→ **EXERCISE INSTRUCTIONS**
Write out the stretch of rows from the start through "genus: Mirabilis", renaming "phylum" to "division" and changing nothing else.

[Data records]
++++++++++

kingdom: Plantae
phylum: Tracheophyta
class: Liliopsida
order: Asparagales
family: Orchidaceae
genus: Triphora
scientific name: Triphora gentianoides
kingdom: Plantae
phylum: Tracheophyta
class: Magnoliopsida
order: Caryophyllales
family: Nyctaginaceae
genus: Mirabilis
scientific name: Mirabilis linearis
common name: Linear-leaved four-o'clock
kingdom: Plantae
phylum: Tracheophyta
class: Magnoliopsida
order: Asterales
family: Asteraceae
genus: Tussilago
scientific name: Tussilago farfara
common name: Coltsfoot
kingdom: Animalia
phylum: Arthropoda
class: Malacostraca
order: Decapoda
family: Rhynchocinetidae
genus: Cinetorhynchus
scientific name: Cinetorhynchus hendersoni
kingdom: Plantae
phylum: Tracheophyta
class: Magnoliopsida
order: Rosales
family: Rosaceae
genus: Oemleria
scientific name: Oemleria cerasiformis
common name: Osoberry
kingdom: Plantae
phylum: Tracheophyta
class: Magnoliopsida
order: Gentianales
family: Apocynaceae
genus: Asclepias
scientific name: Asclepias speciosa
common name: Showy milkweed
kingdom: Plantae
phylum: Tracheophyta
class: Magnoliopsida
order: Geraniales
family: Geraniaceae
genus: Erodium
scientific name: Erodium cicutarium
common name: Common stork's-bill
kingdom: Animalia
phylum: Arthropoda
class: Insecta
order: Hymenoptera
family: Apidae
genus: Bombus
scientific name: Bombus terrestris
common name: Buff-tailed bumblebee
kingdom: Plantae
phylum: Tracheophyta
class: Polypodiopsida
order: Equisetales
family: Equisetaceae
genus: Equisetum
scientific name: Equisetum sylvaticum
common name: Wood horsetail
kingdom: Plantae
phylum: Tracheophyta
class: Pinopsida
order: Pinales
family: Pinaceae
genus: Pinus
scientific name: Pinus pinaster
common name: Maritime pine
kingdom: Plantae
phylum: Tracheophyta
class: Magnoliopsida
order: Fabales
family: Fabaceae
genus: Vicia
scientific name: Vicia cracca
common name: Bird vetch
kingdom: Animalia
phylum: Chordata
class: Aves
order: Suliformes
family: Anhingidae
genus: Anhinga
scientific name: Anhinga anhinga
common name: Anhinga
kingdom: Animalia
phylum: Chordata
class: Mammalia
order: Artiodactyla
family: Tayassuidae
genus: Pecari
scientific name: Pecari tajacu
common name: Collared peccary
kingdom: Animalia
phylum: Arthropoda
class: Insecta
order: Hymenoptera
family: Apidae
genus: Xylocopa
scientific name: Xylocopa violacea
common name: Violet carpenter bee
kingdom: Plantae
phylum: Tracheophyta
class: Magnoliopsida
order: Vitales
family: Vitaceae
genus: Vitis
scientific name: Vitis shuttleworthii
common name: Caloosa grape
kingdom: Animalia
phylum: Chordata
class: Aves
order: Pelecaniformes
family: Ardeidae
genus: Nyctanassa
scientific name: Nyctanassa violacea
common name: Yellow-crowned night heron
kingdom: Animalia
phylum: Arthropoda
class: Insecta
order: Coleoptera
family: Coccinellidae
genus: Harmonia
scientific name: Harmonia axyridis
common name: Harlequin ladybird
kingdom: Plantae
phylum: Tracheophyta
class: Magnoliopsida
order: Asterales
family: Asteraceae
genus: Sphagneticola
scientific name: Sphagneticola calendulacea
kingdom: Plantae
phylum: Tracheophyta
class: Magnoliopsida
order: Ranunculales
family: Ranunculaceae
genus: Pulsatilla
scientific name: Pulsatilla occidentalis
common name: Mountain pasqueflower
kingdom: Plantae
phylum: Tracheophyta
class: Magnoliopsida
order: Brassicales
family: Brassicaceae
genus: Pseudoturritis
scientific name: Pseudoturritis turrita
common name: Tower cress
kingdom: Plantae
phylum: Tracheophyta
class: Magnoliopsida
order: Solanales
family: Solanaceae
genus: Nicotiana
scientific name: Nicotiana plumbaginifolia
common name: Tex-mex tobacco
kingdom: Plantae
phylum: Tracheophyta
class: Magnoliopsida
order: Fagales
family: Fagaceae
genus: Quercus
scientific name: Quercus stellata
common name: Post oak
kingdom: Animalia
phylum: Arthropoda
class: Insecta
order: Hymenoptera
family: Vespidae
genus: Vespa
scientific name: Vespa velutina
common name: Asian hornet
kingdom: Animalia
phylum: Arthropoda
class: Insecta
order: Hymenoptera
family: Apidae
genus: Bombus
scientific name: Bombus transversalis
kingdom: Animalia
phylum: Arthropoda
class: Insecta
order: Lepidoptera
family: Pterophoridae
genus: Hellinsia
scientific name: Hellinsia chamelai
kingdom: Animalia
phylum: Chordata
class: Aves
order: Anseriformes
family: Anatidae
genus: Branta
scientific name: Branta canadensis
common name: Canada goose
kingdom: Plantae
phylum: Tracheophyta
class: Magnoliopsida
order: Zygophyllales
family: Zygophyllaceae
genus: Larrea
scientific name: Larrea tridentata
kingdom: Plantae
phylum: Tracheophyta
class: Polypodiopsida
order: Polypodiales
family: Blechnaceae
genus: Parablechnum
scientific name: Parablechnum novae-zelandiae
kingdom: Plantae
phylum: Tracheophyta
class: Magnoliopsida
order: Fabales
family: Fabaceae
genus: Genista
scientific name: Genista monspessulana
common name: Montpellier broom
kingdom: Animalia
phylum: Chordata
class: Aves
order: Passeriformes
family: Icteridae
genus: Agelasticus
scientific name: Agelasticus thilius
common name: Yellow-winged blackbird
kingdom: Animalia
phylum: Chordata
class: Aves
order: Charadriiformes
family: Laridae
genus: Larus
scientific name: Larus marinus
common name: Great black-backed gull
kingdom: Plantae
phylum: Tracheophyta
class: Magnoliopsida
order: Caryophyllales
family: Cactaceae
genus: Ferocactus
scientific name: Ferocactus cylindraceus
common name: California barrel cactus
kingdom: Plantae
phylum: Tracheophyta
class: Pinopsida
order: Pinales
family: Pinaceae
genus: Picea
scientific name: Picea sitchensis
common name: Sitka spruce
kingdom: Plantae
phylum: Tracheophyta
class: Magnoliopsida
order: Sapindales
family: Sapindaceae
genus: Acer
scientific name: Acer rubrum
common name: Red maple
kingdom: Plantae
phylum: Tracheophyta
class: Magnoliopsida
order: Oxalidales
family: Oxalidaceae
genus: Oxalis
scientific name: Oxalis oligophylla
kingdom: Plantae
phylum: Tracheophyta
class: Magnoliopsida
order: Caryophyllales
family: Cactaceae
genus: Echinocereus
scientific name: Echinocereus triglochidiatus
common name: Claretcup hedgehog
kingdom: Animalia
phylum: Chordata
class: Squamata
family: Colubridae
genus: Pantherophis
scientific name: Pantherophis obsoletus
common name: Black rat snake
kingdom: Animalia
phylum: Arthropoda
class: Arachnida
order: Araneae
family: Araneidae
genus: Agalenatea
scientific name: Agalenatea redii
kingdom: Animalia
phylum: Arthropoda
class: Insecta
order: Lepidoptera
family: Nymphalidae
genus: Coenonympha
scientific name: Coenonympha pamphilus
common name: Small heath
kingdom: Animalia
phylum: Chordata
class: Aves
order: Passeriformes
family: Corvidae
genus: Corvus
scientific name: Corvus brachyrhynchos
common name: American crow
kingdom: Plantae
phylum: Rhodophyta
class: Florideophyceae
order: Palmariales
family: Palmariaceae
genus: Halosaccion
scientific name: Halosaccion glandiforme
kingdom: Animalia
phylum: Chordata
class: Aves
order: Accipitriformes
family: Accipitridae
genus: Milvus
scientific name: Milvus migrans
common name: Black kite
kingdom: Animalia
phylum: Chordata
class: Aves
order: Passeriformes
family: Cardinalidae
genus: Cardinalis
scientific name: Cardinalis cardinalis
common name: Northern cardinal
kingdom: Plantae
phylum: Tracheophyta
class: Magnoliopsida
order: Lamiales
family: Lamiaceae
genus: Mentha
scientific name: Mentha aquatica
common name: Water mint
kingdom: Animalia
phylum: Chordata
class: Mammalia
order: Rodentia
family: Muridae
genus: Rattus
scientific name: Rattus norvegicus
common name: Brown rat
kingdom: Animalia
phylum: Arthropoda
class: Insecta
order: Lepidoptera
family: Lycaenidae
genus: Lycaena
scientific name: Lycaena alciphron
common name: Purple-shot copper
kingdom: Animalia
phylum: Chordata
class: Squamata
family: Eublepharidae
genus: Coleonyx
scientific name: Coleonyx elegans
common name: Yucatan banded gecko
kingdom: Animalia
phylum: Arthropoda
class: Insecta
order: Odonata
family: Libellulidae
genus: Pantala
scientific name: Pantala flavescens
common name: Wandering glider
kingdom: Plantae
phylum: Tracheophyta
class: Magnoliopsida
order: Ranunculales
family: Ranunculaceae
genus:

++++++++++

→ **CORRECT ANSWER**
kingdom: Plantae
division: Tracheophyta
class: Liliopsida
order: Asparagales
family: Orchidaceae
genus: Triphora
scientific name: Triphora gentianoides
kingdom: Plantae
division: Tracheophyta
class: Magnoliopsida
order: Caryophyllales
family: Nyctaginaceae
genus: Mirabilis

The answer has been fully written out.